“Lost: The Sequel”

Nearly three weeks after Hurricane Ike pummeled the upper Texas coast, upwards of 400 of its residents cannot be located, according to today’s Houston Chronicle. Hopefully, many of the missing still may be without the power to contact worried family. Or some evacuees chose not to return. Or those who could afford to jet to Aspen or Paris to ride out the storm took a relaxing side trip before returning.

Or, as many family, friends and officials fear, maybe they were swept away into the Gulf of Mexico, Galveston Bay or buried in the new sand drifts carved by Ike. 

The Chronicle reported that the body of Gail Ettenger, 58, a Bolivar resident who attempted to ride out the storm, washed up 12 days later in a debris pile in Chambers County — 10 miles inland from her home.

As Ike hit land, the Coast Guard rescued about 100 Bolivar residents who remained behind, thinking the storm would take a southerly course. But as the hurricane intensified at least 150 people were still stranded on the peninsula, the Coast Guard reported.

They most likely weren’t the only beach dwellers taken by surprise by Ike’s furious path. Newscasts predicted ike to be a “minor” Category 2, a “weakling” many had ridden out without hassle before. But Ike pumped up into a Cat 3 packing Cat 4 storm surges when it punched in. Those who gambled may have lost everything.

Abandoned and overturned cars along marshes, debris fields and flood waters may harbor more ominous clues. Were the vehicles merely pushed by the surge from the safety of their garages, or were they transporting late evacuees who met the floods head on?

Many of the doomed areas rely on limited volunteer fire departments to spearhead rescues and they are literally swamped (no pun) with search and rescue — or recovery — efforts.  The professional local first responders also find resources exhausted.  Even so, the Chronicle reports that the Galveston County Sheriff’s office denied assistance from the respected non-profit Texas EquuSearch SAR teams from coming in to help locate some of the 200 lost souls in that county alone, even though many of the missings’ relatives requested such assistance. EquuSearch, by the way, has spearheaded search-and-rescue operations for missing persons internationally.

Who knows how many of the transient populations that live in Galveston and coastal compounds cannot be accounted for since no one possibly cares about them?

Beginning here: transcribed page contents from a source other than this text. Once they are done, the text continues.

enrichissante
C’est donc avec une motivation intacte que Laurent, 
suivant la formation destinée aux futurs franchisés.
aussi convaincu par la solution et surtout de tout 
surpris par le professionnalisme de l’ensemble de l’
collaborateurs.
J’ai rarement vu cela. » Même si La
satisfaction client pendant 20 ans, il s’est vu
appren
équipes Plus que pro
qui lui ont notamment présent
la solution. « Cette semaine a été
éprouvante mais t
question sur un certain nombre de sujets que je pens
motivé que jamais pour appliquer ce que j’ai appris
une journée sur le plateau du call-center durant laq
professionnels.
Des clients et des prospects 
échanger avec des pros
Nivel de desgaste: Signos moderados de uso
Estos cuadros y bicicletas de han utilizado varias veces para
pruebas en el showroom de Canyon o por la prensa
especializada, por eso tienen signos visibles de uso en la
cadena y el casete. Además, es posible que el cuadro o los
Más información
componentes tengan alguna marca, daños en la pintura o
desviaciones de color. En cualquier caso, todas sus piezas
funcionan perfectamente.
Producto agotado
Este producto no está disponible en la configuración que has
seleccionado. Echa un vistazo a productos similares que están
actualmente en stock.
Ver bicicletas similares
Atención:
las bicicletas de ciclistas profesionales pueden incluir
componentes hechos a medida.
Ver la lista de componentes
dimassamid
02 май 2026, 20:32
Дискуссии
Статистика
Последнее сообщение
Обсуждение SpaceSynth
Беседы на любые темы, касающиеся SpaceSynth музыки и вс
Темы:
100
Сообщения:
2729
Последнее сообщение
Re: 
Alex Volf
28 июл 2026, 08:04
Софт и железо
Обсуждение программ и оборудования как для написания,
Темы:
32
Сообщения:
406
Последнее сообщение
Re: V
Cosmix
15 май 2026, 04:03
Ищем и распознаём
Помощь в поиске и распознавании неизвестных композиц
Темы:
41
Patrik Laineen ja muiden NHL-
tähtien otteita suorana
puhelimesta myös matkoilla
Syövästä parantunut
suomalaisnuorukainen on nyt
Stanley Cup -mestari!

Yes, who really cares about them all — the transients and the other 400 missing souls? How come the national news hasn’t jumped on this story like a pit bull with lipstick?

Is it that the missing or dead are invisible — wiped out to sea or buried in tsunami-like debris piles or buried in unmarked graves underneath sand dunes? If we had those visibly shocking bloated bodies floating in what were once yards and streets of post-Katrina New Orleans, maybe Anderson Cooper would focus a camera on one as he motored by embedded with SAR teams? 

Perhaps Ike chose to leave no bodies, at least none we can find at present. Maybe no floating corpses exist. Maybe they will never be found. 

Nevertheless, their story needs to be told. They must not be forgotten because I see no reports on national news about the Lost 400.  I hear no debated words condemning the continuing ignominious and ignoramusful response of the Department of Homeland Security and FEMA to another natural disaster. That the Department of Homeland Security fails to make the disappearance of 400 US residents a top priority should send shivers of terror down our collective spines.

Unfortunately, these Lost 400 are invisible. No one talks about them on the network or cable news. Friends outside the area do not ask about the future of the Lost 400. That’s why I think we need to make a TV series about those still missing from Hurricane Ike. Let’s make it a sequel of the popular, Emmy-winning TV drama Lost.  We can call it Lost: The 400 about a bunch of people from all walks of life who, instead of crash landing in an airplane on a deserted island, are swept away from a populated island into parts unknown.

Maybe if we knew their names, faces, relationships, families, hopes and dreams as we do the fictional TV characters, the fan site blogs would pop up to help locate them, their plight would be discussed around water coolers at work, and the 24/7 TV news cycle would yak them up — of course, only as long as the ratings remain respectable.